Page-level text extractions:
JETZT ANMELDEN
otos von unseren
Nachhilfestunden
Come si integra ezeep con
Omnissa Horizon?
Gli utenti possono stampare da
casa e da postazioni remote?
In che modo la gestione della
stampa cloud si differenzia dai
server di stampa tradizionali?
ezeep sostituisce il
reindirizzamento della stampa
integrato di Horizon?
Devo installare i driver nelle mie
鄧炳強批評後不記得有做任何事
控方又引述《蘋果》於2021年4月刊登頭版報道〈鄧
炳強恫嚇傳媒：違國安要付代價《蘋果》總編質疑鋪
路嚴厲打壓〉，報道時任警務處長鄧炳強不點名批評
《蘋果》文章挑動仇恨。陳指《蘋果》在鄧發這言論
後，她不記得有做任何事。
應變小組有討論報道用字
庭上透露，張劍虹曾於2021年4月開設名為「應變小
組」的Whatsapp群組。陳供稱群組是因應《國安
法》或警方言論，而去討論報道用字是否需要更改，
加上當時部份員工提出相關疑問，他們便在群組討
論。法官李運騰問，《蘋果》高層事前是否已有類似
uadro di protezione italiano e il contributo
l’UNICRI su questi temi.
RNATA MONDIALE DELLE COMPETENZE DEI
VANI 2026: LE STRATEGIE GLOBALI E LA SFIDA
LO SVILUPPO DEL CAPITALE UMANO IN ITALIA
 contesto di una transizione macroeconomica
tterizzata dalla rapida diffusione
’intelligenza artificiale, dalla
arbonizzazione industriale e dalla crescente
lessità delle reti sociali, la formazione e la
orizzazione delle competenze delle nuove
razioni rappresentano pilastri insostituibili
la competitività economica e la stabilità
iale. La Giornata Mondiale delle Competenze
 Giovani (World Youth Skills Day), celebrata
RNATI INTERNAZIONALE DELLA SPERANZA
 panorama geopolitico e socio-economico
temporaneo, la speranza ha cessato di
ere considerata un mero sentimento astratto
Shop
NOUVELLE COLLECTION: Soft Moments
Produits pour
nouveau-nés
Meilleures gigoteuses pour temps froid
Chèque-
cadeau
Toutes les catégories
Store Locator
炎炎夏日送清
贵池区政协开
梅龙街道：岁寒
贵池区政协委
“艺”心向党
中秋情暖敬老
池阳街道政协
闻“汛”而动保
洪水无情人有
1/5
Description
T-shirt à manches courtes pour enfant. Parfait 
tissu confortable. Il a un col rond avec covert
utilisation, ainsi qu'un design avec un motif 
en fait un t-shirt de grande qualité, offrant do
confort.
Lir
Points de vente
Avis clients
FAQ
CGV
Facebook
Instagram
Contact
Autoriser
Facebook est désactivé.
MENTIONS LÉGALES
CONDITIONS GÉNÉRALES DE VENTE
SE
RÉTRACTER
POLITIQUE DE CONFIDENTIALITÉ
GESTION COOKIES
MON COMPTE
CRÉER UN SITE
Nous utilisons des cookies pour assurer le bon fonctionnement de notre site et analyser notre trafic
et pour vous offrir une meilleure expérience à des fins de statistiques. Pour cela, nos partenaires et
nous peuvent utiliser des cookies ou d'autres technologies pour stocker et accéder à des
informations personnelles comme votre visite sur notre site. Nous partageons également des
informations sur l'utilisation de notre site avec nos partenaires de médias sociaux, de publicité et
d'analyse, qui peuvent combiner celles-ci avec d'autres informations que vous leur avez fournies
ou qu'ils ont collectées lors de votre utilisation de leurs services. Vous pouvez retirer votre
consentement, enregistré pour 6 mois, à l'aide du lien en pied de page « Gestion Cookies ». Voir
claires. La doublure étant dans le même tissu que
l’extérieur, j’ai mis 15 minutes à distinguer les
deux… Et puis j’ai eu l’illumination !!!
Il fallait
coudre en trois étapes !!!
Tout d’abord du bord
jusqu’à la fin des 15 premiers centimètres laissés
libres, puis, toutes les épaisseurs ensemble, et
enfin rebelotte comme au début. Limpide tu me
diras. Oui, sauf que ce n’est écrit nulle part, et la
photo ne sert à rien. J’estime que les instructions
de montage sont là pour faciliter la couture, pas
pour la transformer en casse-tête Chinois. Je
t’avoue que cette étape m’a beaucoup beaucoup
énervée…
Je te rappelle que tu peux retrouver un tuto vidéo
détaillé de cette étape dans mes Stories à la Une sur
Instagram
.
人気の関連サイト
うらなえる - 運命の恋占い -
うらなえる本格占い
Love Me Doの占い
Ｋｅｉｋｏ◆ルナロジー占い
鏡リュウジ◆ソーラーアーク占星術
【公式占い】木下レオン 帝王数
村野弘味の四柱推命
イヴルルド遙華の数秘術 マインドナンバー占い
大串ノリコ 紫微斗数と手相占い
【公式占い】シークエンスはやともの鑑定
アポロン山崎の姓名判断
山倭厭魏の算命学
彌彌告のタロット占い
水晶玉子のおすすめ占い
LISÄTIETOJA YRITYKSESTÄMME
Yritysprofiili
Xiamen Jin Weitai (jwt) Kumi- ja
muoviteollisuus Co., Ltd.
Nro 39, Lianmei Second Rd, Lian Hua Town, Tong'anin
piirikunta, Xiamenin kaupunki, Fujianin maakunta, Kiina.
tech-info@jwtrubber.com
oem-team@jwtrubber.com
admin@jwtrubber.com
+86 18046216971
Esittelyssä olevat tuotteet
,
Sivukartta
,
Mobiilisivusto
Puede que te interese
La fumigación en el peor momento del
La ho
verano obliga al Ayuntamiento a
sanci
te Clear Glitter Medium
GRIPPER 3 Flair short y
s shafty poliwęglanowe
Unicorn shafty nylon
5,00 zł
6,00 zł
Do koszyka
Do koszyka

### WHAT IS REQUIRED
Can you render everything from the start of the records down to the line containing "Description", that line included, as a numbered list with blank lines left out?

### SOLUTION FOR THIS TASK
1. JETZT ANMELDEN
2. otos von unseren
3. Nachhilfestunden
4. Come si integra ezeep con
5. Omnissa Horizon?
6. Gli utenti possono stampare da
7. casa e da postazioni remote?
8. In che modo la gestione della
9. stampa cloud si differenzia dai
10. server di stampa tradizionali?
11. ezeep sostituisce il
12. reindirizzamento della stampa
13. integrato di Horizon?
14. Devo installare i driver nelle mie
15. 鄧炳強批評後不記得有做任何事
16. 控方又引述《蘋果》於2021年4月刊登頭版報道〈鄧
17. 炳強恫嚇傳媒：違國安要付代價《蘋果》總編質疑鋪
18. 路嚴厲打壓〉，報道時任警務處長鄧炳強不點名批評
19. 《蘋果》文章挑動仇恨。陳指《蘋果》在鄧發這言論
20. 後，她不記得有做任何事。
21. 應變小組有討論報道用字
22. 庭上透露，張劍虹曾於2021年4月開設名為「應變小
23. 組」的Whatsapp群組。陳供稱群組是因應《國安
24. 法》或警方言論，而去討論報道用字是否需要更改，
25. 加上當時部份員工提出相關疑問，他們便在群組討
26. 論。法官李運騰問，《蘋果》高層事前是否已有類似
27. uadro di protezione italiano e il contributo
28. l’UNICRI su questi temi.
29. RNATA MONDIALE DELLE COMPETENZE DEI
30. VANI 2026: LE STRATEGIE GLOBALI E LA SFIDA
31. LO SVILUPPO DEL CAPITALE UMANO IN ITALIA
32.  contesto di una transizione macroeconomica
33. tterizzata dalla rapida diffusione
34. ’intelligenza artificiale, dalla
35. arbonizzazione industriale e dalla crescente
36. lessità delle reti sociali, la formazione e la
37. orizzazione delle competenze delle nuove
38. razioni rappresentano pilastri insostituibili
39. la competitività economica e la stabilità
40. iale. La Giornata Mondiale delle Competenze
41.  Giovani (World Youth Skills Day), celebrata
42. RNATI INTERNAZIONALE DELLA SPERANZA
43.  panorama geopolitico e socio-economico
44. temporaneo, la speranza ha cessato di
45. ere considerata un mero sentimento astratto
46. Shop
47. NOUVELLE COLLECTION: Soft Moments
48. Produits pour
49. nouveau-nés
50. Meilleures gigoteuses pour temps froid
51. Chèque-
52. cadeau
53. Toutes les catégories
54. Store Locator
55. 炎炎夏日送清
56. 贵池区政协开
57. 梅龙街道：岁寒
58. 贵池区政协委
59. “艺”心向党
60. 中秋情暖敬老
61. 池阳街道政协
62. 闻“汛”而动保
63. 洪水无情人有
64. 1/5
65. Description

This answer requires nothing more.